Give every line of the items below as a JSON list of strings, one string per line, skipping blank lines. Leave the pictures out.

Data visualization images:
============

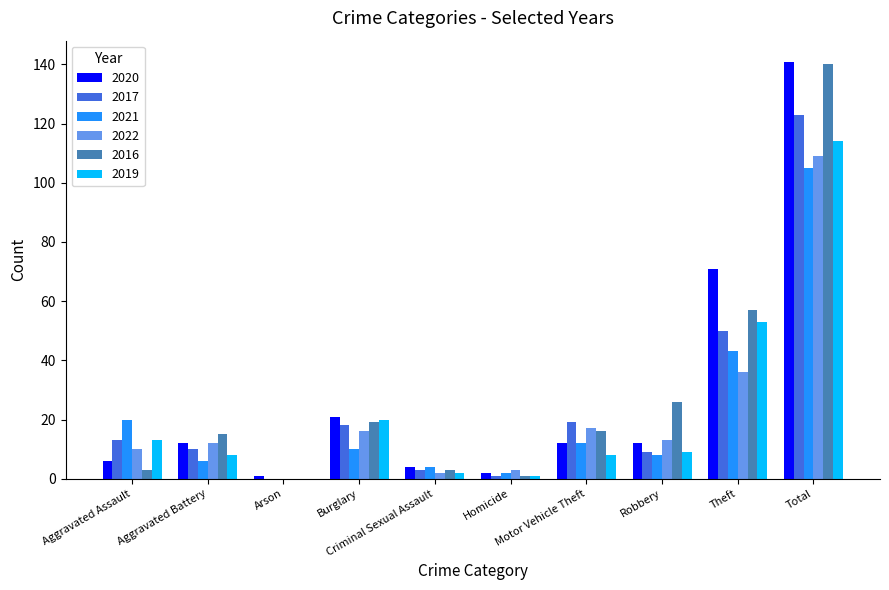

What is the sum of all 2016 values?

280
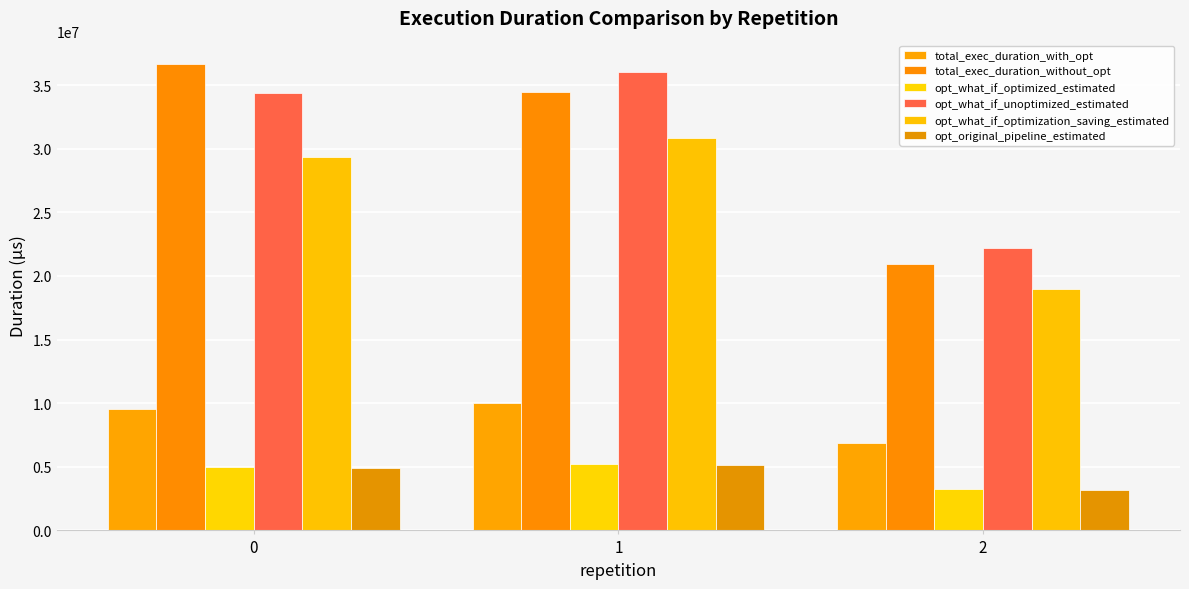

Is it true that opt_original_pipeline_estimated equals 5145428.9 at 1?

True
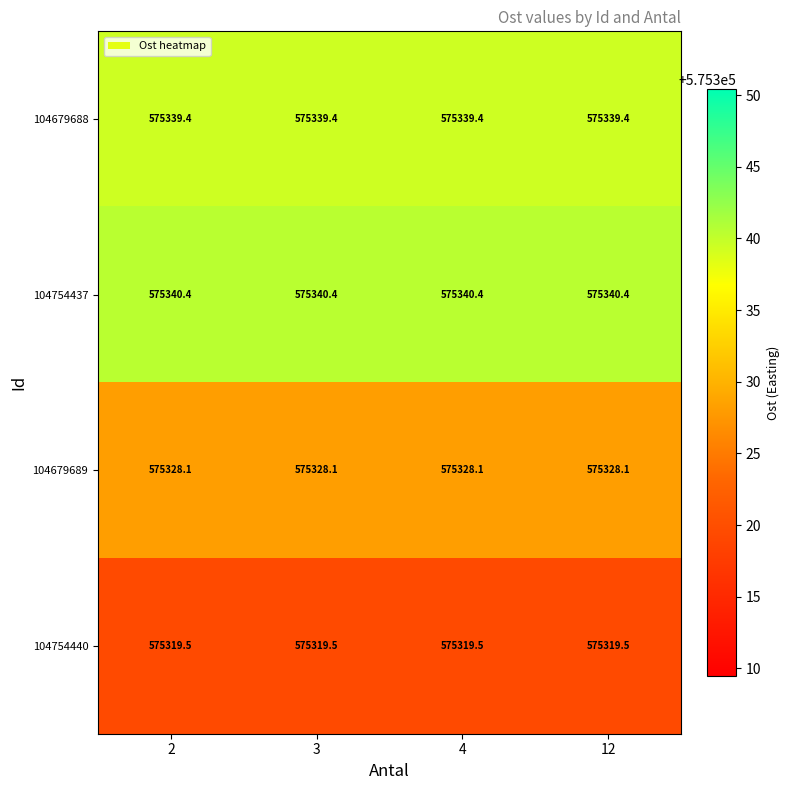

What is the difference between the highest and lowest values at 12?

20.9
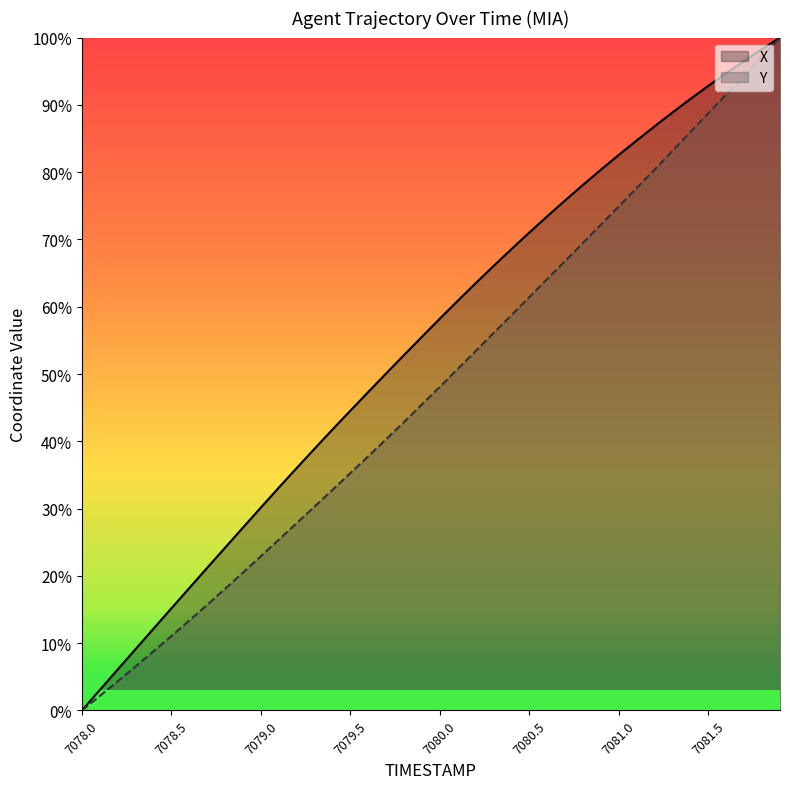

True or false: X and Y intersect in this chart.

False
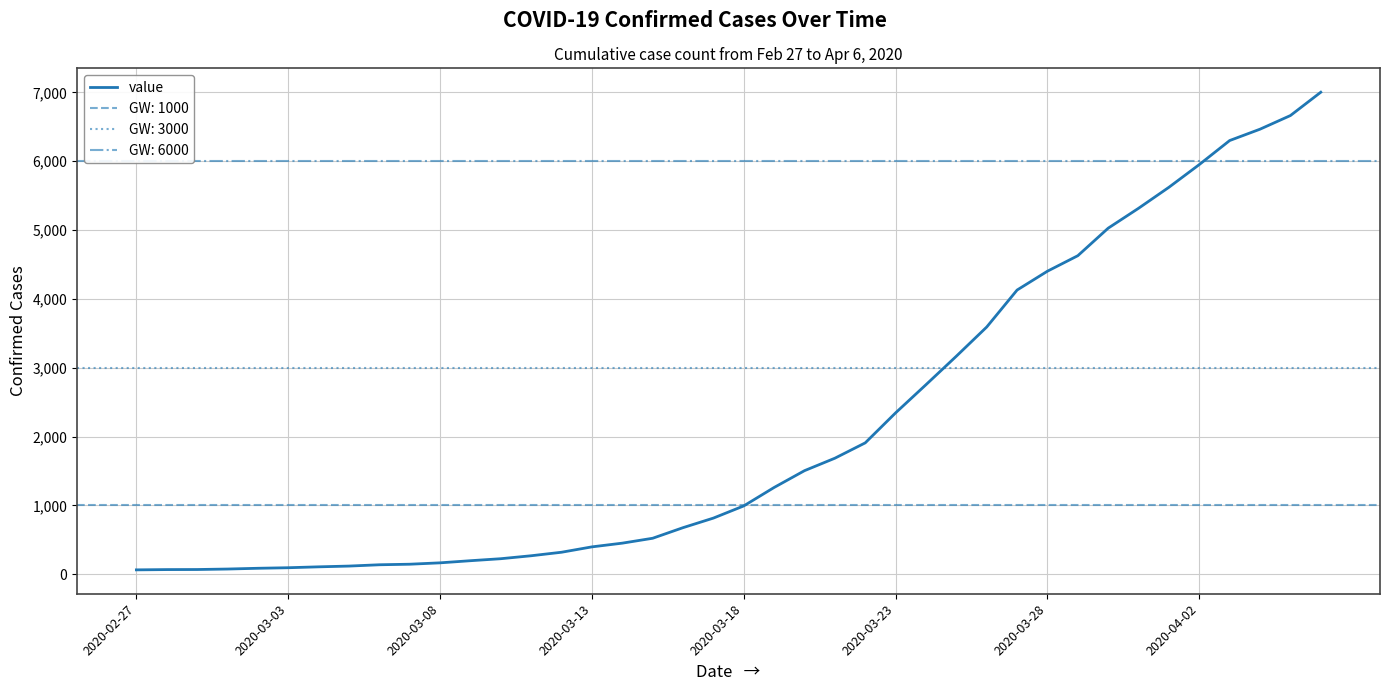

Is this an area chart (filled region under the line)?

No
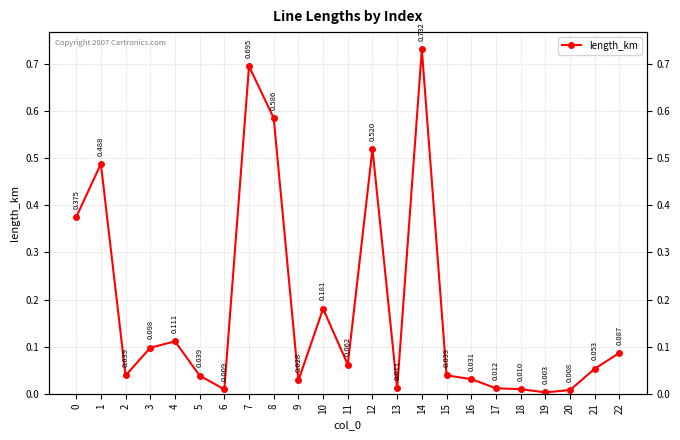

What is the approximate value at 7?

0.7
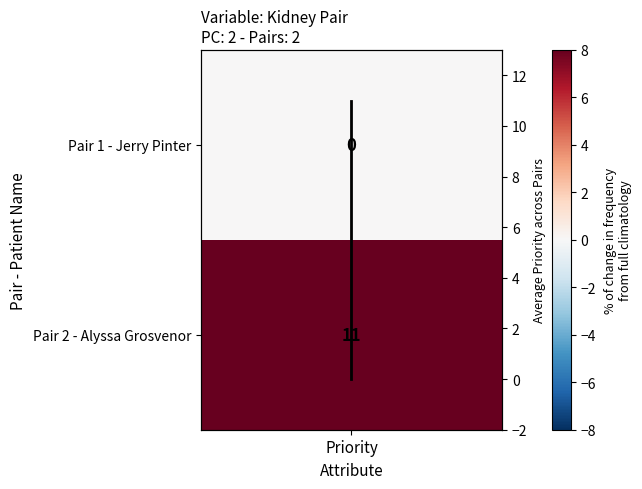

How many positive values are there?

1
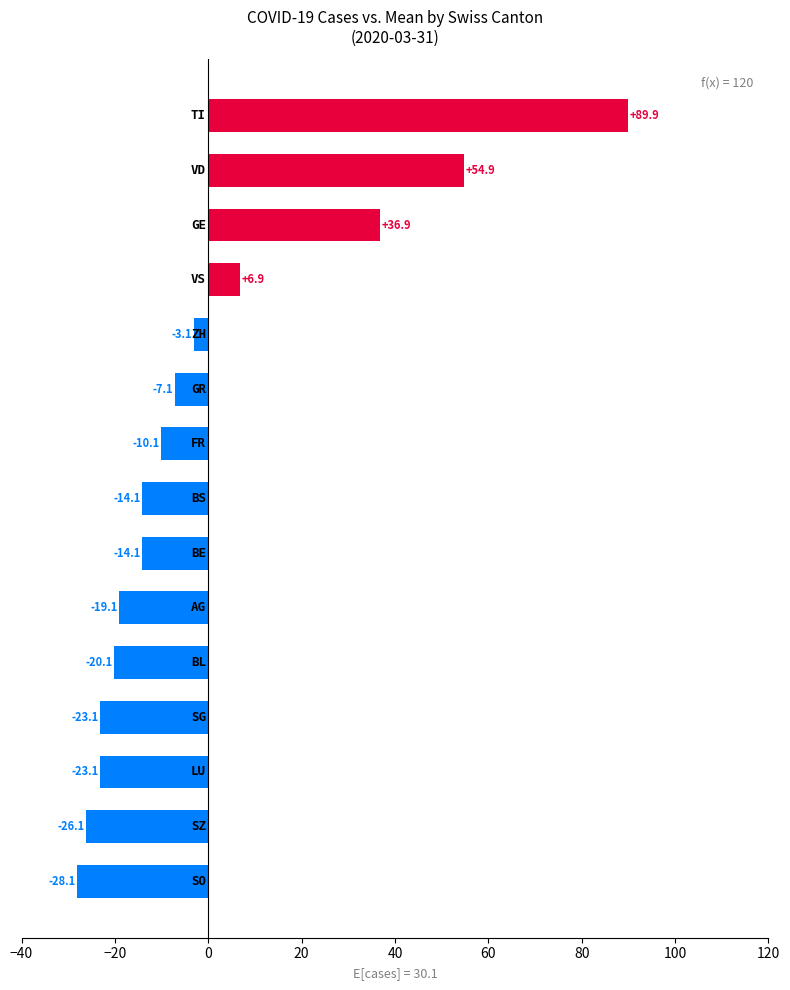

What is the maximum value shown in the chart?

89.9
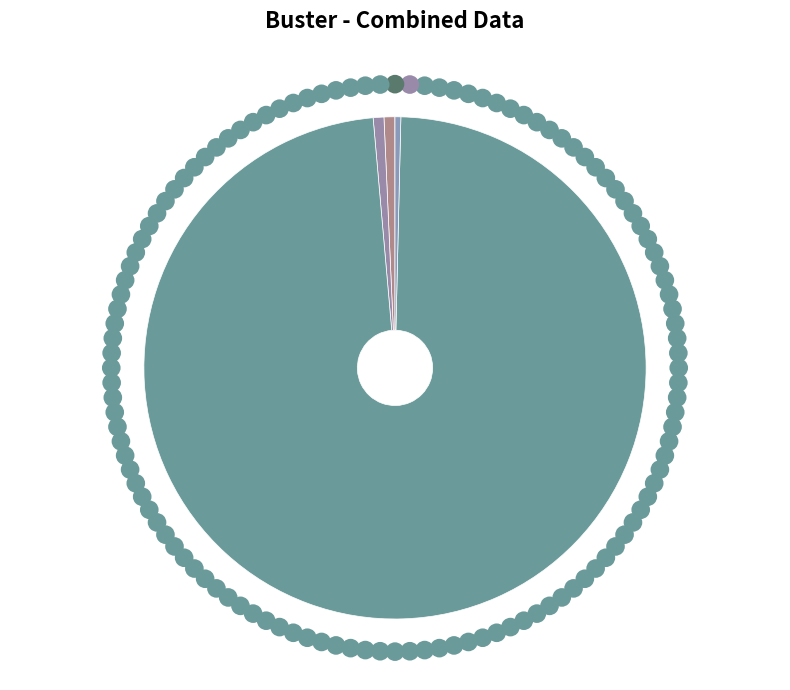

To the nearest percent, what is the combined percentage of SMAPE and Inference Time?

1%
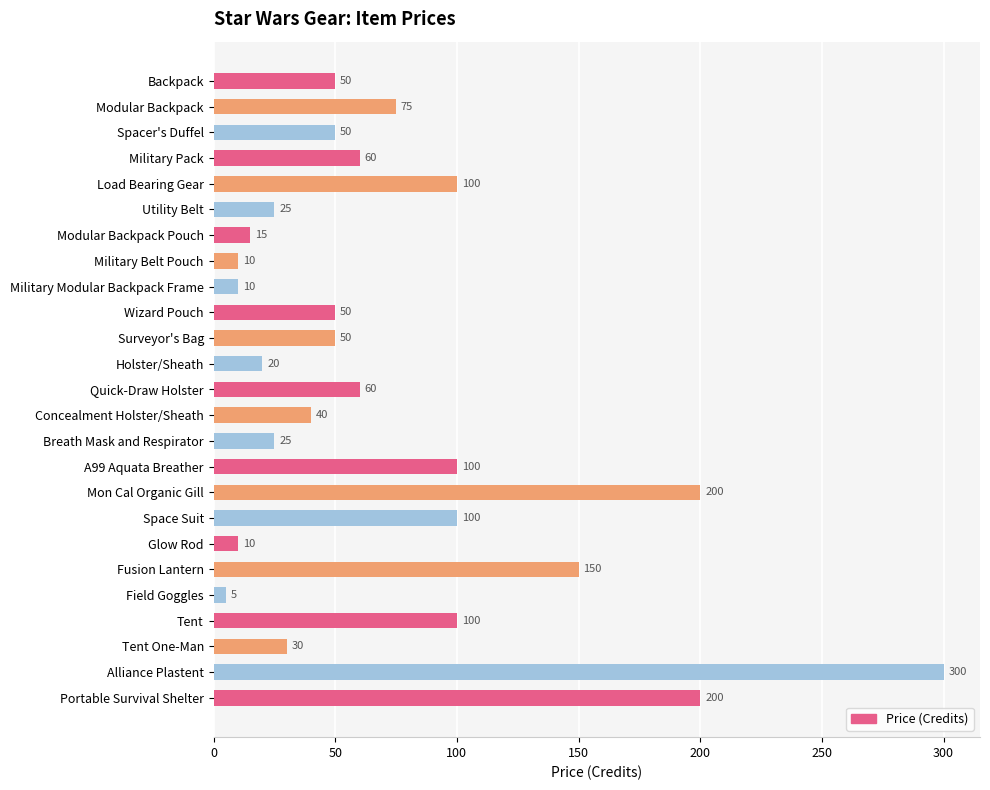

Count the number of categories in the chart.

25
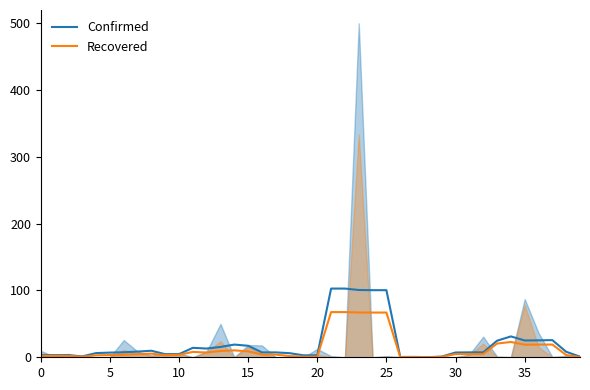

What is the maximum value for Confirmed?

102.9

============

Solution:
[
  "What is the sum of all 2016 values?",
  "280",
  "Is it true that opt_original_pipeline_estimated equals 5145428.9 at 1?",
  "True",
  "What is the difference between the highest and lowest values at 12?",
  "20.9",
  "True or false: X and Y intersect in this chart.",
  "False",
  "Is this an area chart (filled region under the line)?",
  "No",
  "What is the approximate value at 7?",
  "0.7",
  "How many positive values are there?",
  "1",
  "What is the maximum value shown in the chart?",
  "89.9",
  "To the nearest percent, what is the combined percentage of SMAPE and Inference Time?",
  "1%",
  "Count the number of categories in the chart.",
  "25",
  "What is the maximum value for Confirmed?",
  "102.9"
]